▸ **WORK TO BE COMPLETED**:
Produce a word-for-word copy of the lines from the one that contains "小樽市: 11.4 -> 11.35" to the final line of the data below, with all pictures dropped.

▸ **AVAILABLE DATA**:

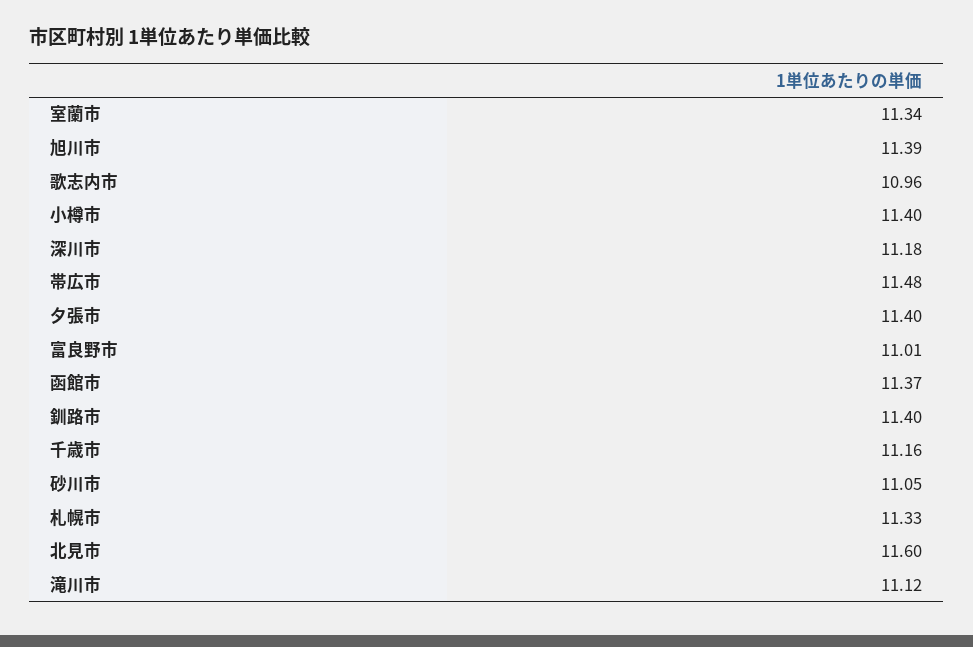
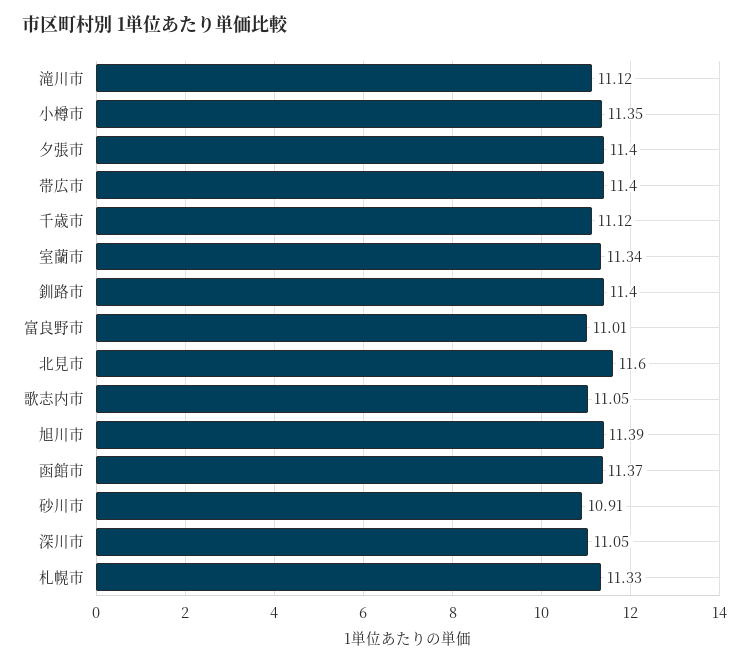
歌志内市: 10.96 -> 11.05
小樽市: 11.4 -> 11.35
深川市: 11.18 -> 11.05
帯広市: 11.48 -> 11.4
千歳市: 11.16 -> 11.12
砂川市: 11.05 -> 10.91

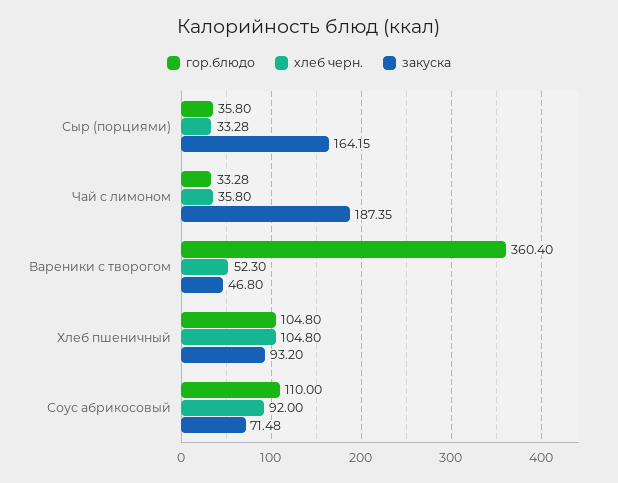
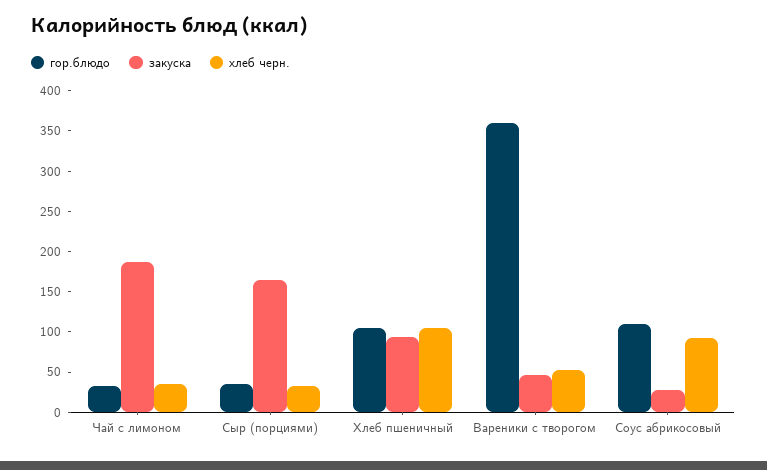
закуска, Соус абрикосовый: 71.48 -> 30

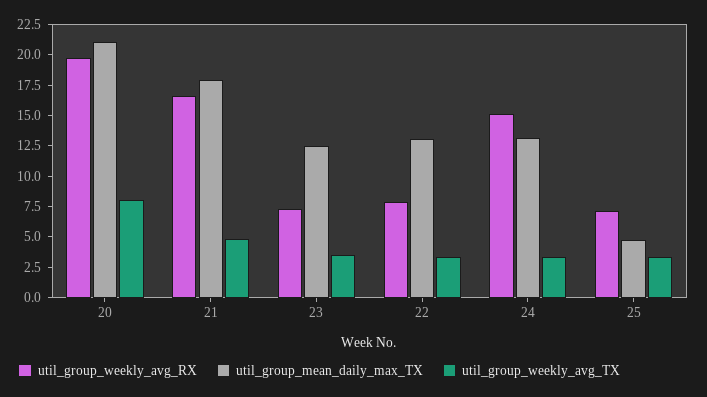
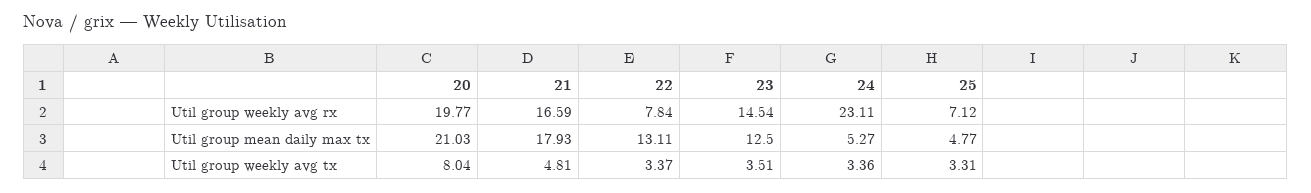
util_group_weekly_avg_RX, 23: 7.5 -> 14.54
util_group_weekly_avg_RX, 24: 15 -> 23.11
util_group_mean_daily_max_TX, 24: 12.5 -> 5.27

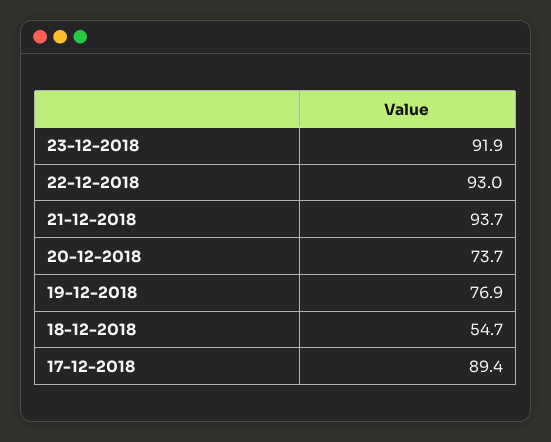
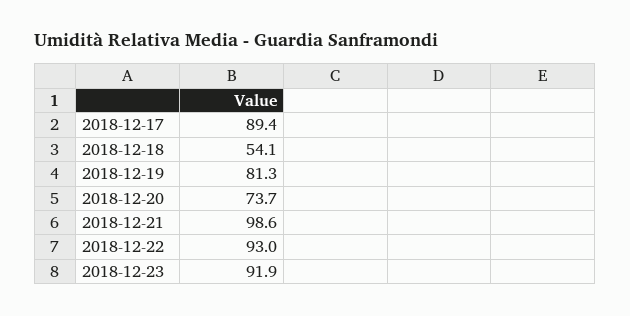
21-12-2018: 93.7 -> 98.6
19-12-2018: 76.9 -> 81.3
18-12-2018: 54.7 -> 54.1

▸ **TASK RESPONSE**:
小樽市: 11.4 -> 11.35
深川市: 11.18 -> 11.05
帯広市: 11.48 -> 11.4
千歳市: 11.16 -> 11.12
砂川市: 11.05 -> 10.91

закуска, Соус абрикосовый: 71.48 -> 30

util_group_weekly_avg_RX, 23: 7.5 -> 14.54
util_group_weekly_avg_RX, 24: 15 -> 23.11
util_group_mean_daily_max_TX, 24: 12.5 -> 5.27

21-12-2018: 93.7 -> 98.6
19-12-2018: 76.9 -> 81.3
18-12-2018: 54.7 -> 54.1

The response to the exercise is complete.